Resta in forse il sostegno del partito che lo ha scelto come candidato con il metodo delle primarie, anche se Mamdani ha avuto diversi incontri con i leader democratici nazionali, soprattutto il leader della minoranza Hakeem Jeffries e il senatore di lunga data Chuck Schumer ben radicato nei quartieri di New York.
Per avere comunque un’idea più approfondita dell’ispirazione che muove il candidato socialista per la Grande Mela, è molto istruttivo il dialogo tra Mamdani e Bernie Sanders, punto di riferimento della sinistra statunitense, ostacolato dalla struttura interna del partito democratico nella corsa verso la candidatura per la presidenza nella contesa con Hilary Clinton, poi sconfitta da Trump nel 2016.

Bernie Sanders alla manifestazione ‘New York Is Not For Sale’. EPA/SARAH YENESEL
Sanders, nonostante l’età avanzata, ha una forza tale che lo spinge, a differenza della paralisi che pare aver colpito i democratici, a girare i vari stati Usa per incontrare persone e comunità dal vivo, per dimostrare la ragionevolezza delle politiche intese a fermare lo strapotere degli oligarchi della finanza.

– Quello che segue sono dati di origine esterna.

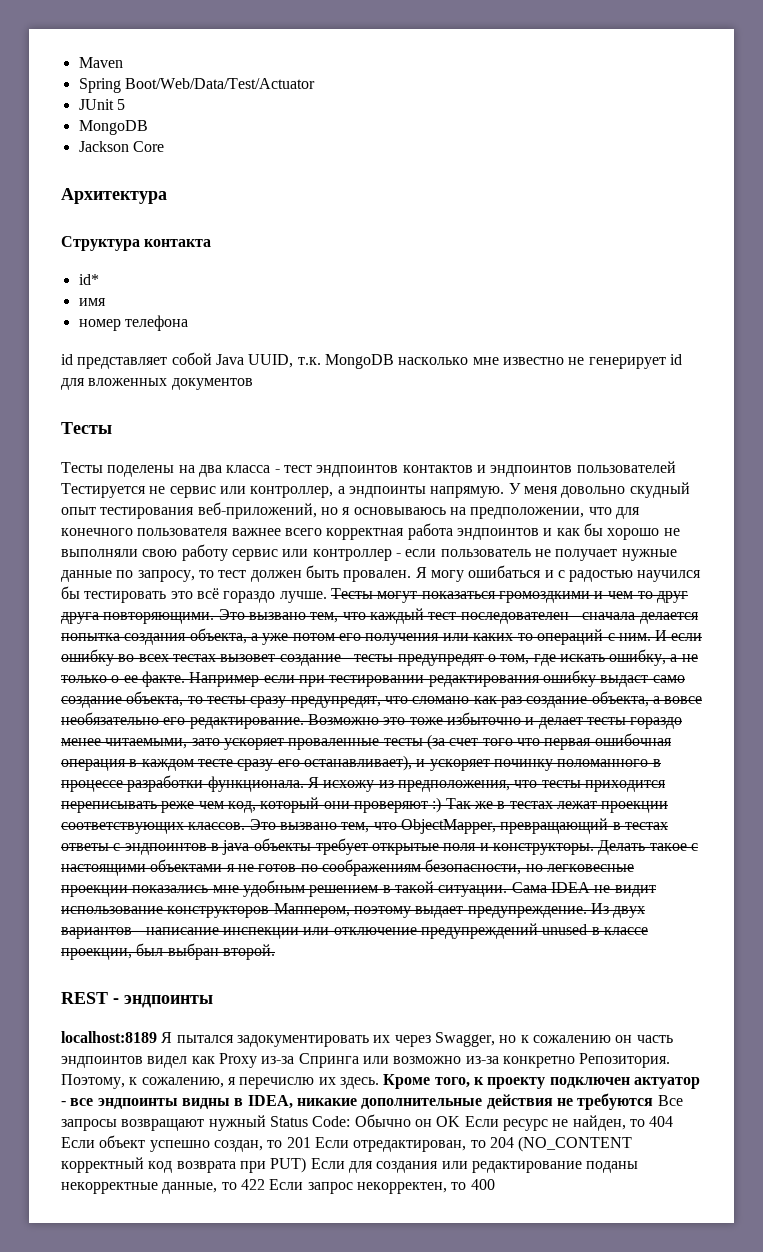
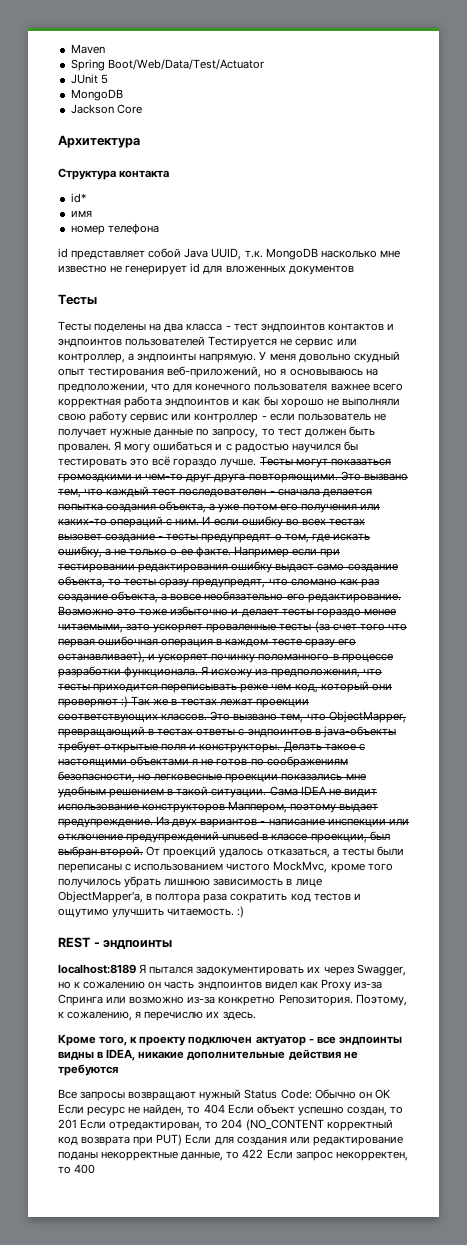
(275, 952) none -> [146,846,404,858] [58,861,393,873] [58,876,322,888] [58,891,361,903] [58,906,245,918] От проекций удалось отказаться, а тесты были переписаны с использованием чистого MockMvc, кроме того получилось убрать лишнюю зависимость в лице ObjectMapper'а, в полтора раза сократить код тестов и ощутимо улучшить читаемость. :)
(379, 1083) none -> (256, 1015) //
(654, 1101) none -> (118, 1070) //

Ebreo di New York, Sanders, prima di emergere nelle primarie democratiche, ha svolto per una vita intera attività politica come senatore indipendente dello stato montano del Vermont sdoganando la parola socialista.
In un video in cui Mamdani fa da intervistatore, il vecchio Bernie racconta la sua esperienza politica diretta cominciata con la candidatura a sindaco di Burlington, cittadina capoluogo della contea di Chittenden nello Stato del Vermont, proprio nel momento di grande ascesa di Ronald Reagan, espressione massima dell’ideologia liberista.
Il modello che emerge dall’esperienza, cominciata a partire dal territorio, è basato su tre pilastri fondamentali: un coinvolgimento diretto e capillare delle comunità a basso reddito e della classe lavoratrice, il superamento dell’ostruzionismo politico attraverso la mobilitazione popolare e l’implementazione di politiche capaci di dare risposte credibili ai bisogni concreti delle persone e alle esigenze più profonde di coesione e solidarietà sociale.

Autore sconosciuto – Bread and Roses Strike of 1912: Two Months in Lawrence, Massachusetts, Public Domain, https://commons.wikimedia.org
In sostanza il “pane e le rose” che i due interlocutori citano esplicitamente con riferimento alla storia del movimento operaio negli Usa e precisamente lo sciopero organizzato contro lo strapotere delle multinazionali dell’epoca il 19 gennaio 1912, a Lawrence, centro tessile del Massachusetts. Evento passato alla storia con il nome di “Sciopero del Pane e delle Rose” e tramandato da un canto i cui versi furono scritti da un operaio e sindacalista molisano, Arturo Giovannitti, in onore di una giovane operaia, Anna Lo Pizzo, rimasta uccisa negli scontri con la polizia.
La vittoria di Mamdani in una grande città come New York, secondo Sanders, non sarebbe un evento locale, ma un messaggio a tutto il Paese per dimostrare che “il vero cambiamento è possibile” e che la città “non è in vendita”.
La questione centrale è “se prevarrà la volontà del popolo o se gli oligarchi e i miliardari continueranno a governare la città“. Parole che mettono in evidenza la realtà di una partita aperta e che appare contendibile fino alla fine.